Рекомбинация у бактериофагов
При взаимодействии бактериофагов друг с другом наследуемые изменения возникают в основном как результат истинных рекомбинаций. У вирусов животных и человека в зависимости от физической организации генома рекомбинация осуществляется двумя механизмами. Бактериофаги, геном которых представлен линейной молекулой ДНК или РНК, используют механизм интрамолекулярной рекомбинации, известный как механизм «разрыв — воссоединение». Бактериофаги с сегментированным геномом (ортомиксовирусы, реовирусы, буньявирусы, аренавирусы) используют механизм случайной пересортировки сегментов (генов) без разрыва ковалентных связей.
Механизм «разрыв — воссоединение» впервые сформулирован А. Херши в связи с анализом потомства смешанного заражения h-и r-мутантами фага Т2. Обнаружив, что в этом потомстве кроме частиц двух родительских типов присутствуют частицы h+r+ и hr, он предположил, что геном бактериофага состоит из расположенных в линейном порядке генов, каждый из которых несет генетическую информацию о каком-либо признаке вируса. При смешанном заражении бактериальной клетки два «сосуществующих» фаговых генома могут обмениваться между собой гомологичными участками в результате разрыва двух линейных структур в точно соответствующих точках между генами, определяющими г+- и h+-признаки, и последующего перекрестного воссоединения фрагментов. Такой перекрест или кроссинговер генетического материала может происходить в любой точке двух различных генетических структур.
Гипотеза «разрыв — воссоединение» была подтверждена позже на опытах по смешанному заражению меченым фагом. R. Holliday, Н. Potter, D. Dressier предложили универсальную модель одно- и двухцепочечного обмена между двумя линейными молекулами (рис. 1), согласно которой рекомбинация — такой же многоэтапный процесс, как и мутация. Она начинается с разрыва цепей ДНК каждого партнера с помощью нуклеаз, на этом месте происходят перекрещивание цепей и сшивание концов, затем точки скрещивания перемещаются за счет расплетения и сплетения спиралей и вращаются вокруг точки пересечения, создавая при этом симметрическую структуру — «хи»-интермедиат. В зависимости от того, на какую ось интермедиата (вертикальную или горизонтальную) действуют нуклеазы, образуемый после разделения и сшивания рекомбинант будет гетерозиготным либо по одной, либо по двум цепям.
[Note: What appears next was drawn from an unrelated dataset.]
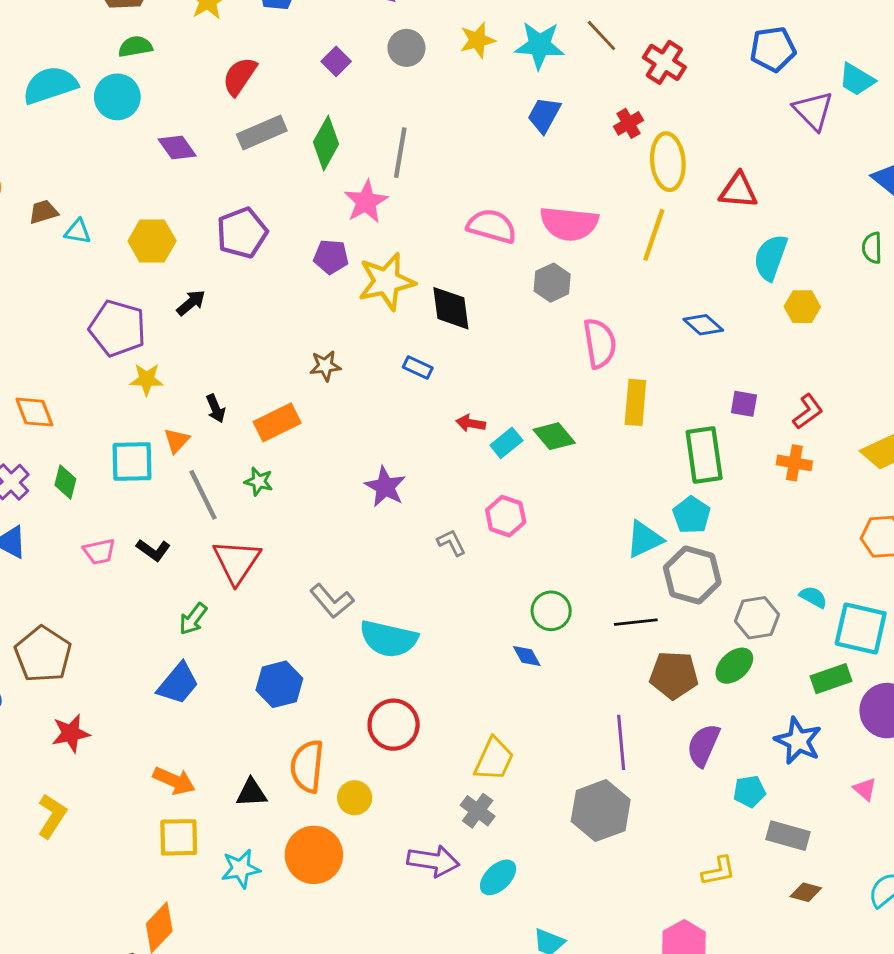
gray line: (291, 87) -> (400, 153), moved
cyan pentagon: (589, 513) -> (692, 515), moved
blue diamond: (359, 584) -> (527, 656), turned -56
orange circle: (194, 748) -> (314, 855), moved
Из ДНК-вирусов с линейной молекулой генома рекомбинационный процесс хорошо изучен герпес- и аденовирусов, которые рекомбинируют как с близкородственными, так и неродственными вирусами.
Генетическая рекомбинация между аденовирусами человека происходит с высокой частотой при продуктивной инфекции культур клеток. Причем рекомбинация наблюдается внутри одного серотипа или между близкородственными серотипами одной подгруппы, что связывают с отсутствием гомологичных последовательностей в геномах вирусов разных подгрупп, хотя общая их организация сходна. Было опрделено, что на рестрикционной карте ts+-peкомбинантов Ad5 и Ad2 предполагаемые сайты находятся в фрагменте размером около 20 п. н., занимающем участок соединения С-конца гена PV1 и N-конца гексонового гена. Сравнительное секвенирование аналогичных фрагментов трех независимых скрещиваний выявило, что в каждом случае непосредственное участие в рекомбинационном процессе принимала лишь небольшая его часть (от 45 до 156 п. н. в длину), соответствующая участкам полной гомологии ДНК.
Герпесвирусы занимают более выгодное положение: ДНК разных серотипов способны в одинаковой степени трансфицировать культуры клеток, имеют значительные участки гомологии и рекомбинируют с большой частотой. Создавались как межтиповые, так и внутритиповые рекомбинанты, с помощью которых картировались генные функции, контролирующие репликацию вируса, морфологию бляшек, резистентность к антивирусным лекарствам. R. Thompson котрансфекцией ДНК одного штамма с разными рестрикционными фрагментами другого получили рекомбинант, позволивший локализовать функцию повышения нейровирулентности.
Метод получения межтиповых рекомбинантов полиовирусов разработан V. Agol с сотрудниками на основе коинфицирования клеток gs-мутантом одного серотипа и gr-мутантом другого с последующей селекцией gr-клона из урожая двойной инфекции. Таким способом получена серия межтиповых рекомбинантов, сайты скрещивания которых были локализованы в центральной части генома между локусом антигенной специфичности (5'-сторона) и чувствительностью к гуанидину (3'-сторона). Определены первичные структуры скрещиваемых регионов, длина которых варьирует между 2 и 32 нуклеотидами. Сайты скрещивания оказались распределенными по геному неравномерно. Так, внутри гена полипептида 2А обнаружен только один такой участок, в то время как в других регионах выявлялись явные их скопления, что указывало на существование предпочтительных сайтов для рекомбинации.